Due to budget constraints, the film was shot in New Zealand, a fact that becomes more apparent in scenes that show lushness of the forests the ranchers later visit. In a beautiful scene showcasing the film’s breathtaking 360-degree views, the couple drives to the ranch, and Rose asks George to get out of the car. In this scene, Rose stands on dry hardened ground facing the mountain range and breathes in the majesty of the sight before her. She teaches a reluctant George to dance, and he soon turns away, crying tears of joy that he is no longer alone. 
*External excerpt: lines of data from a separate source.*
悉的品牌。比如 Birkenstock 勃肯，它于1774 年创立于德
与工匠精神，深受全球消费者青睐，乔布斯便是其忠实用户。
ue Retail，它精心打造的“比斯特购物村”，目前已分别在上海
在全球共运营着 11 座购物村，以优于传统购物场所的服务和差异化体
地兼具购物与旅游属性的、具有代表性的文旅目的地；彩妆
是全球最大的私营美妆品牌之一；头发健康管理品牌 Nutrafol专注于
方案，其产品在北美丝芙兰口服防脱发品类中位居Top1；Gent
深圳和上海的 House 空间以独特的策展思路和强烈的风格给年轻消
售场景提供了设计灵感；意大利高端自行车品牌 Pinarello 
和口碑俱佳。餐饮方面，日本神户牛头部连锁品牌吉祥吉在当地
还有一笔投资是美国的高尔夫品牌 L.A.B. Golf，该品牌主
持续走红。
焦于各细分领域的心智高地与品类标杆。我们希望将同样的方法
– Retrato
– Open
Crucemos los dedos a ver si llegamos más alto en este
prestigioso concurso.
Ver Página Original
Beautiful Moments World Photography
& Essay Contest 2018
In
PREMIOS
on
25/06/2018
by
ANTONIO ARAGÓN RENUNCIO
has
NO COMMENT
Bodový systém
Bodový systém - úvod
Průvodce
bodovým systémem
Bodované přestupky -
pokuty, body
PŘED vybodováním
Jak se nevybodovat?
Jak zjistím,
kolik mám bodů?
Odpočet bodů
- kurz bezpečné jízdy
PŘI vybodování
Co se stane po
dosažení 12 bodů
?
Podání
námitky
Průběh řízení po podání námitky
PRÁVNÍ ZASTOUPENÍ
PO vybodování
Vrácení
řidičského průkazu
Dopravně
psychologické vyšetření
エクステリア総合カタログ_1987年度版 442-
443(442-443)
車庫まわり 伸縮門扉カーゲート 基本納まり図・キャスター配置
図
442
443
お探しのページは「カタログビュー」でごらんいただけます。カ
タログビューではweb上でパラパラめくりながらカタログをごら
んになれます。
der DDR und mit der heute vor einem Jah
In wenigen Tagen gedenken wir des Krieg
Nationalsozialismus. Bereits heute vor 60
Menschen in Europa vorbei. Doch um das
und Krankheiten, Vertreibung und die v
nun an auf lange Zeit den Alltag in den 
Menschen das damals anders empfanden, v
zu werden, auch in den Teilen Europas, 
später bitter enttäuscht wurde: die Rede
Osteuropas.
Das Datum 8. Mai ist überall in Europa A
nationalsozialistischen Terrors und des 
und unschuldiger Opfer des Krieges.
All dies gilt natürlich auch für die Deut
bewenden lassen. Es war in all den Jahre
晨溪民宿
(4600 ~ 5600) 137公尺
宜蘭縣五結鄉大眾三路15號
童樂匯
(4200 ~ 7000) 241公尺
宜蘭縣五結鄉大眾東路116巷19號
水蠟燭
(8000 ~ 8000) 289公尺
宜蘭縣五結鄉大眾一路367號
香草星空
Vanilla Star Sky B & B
Back at the ranch, the pair’s idyllic romance no longer exists in a vacuum. As Rose adjusts to her new life as a housewife, her son joins them at the ranch, and the tyrannical Phil begins to take careful stock of his newfound nephew. As Rose attempts to protectively watch on, their relationship progresses beyond her reach. In a genre marked by strict binaries, Campion creates characters who defy simple categorizations. Phil, George and Peter each operate on different planes of expression of masculinity, and as the film progresses, their motivations also become increasingly complex.

Campion’s strongest filmic moments happen on the threshold of the ranch house. The slow pace avoids opulence in its ever-heightening suspense. Characters enter and exit into the landscape surrounding them but cannot escape the deteriorating dynamics within their home. Campion successfully creates a deeply layered sonic texture, achieving suspense and urging the audience to think twice, maybe three times, about each detail and each prediction of what may happen next. 

Radiohead guitarist Johnny Greenwood provides an impressive score that diffuses an air of uneasiness throughout the entire movie. Sounds between the characters permeate the vast house and extend into the open land outside. Phil whistles from his room upstairs to Rose outside, he taunts Rose with his banjo as she struggles with a simple piano tune and dogs often bark in the background. 

With a marriage, two brothers and no showdown on the street, “The Power of the Dog” is no typical Western. The film uses vast landscapes and interiors to draw complex psychological portraits of individuals as members of a family, culminating in a disturbingly satisfying payoff that is so good, you just might want to see it again.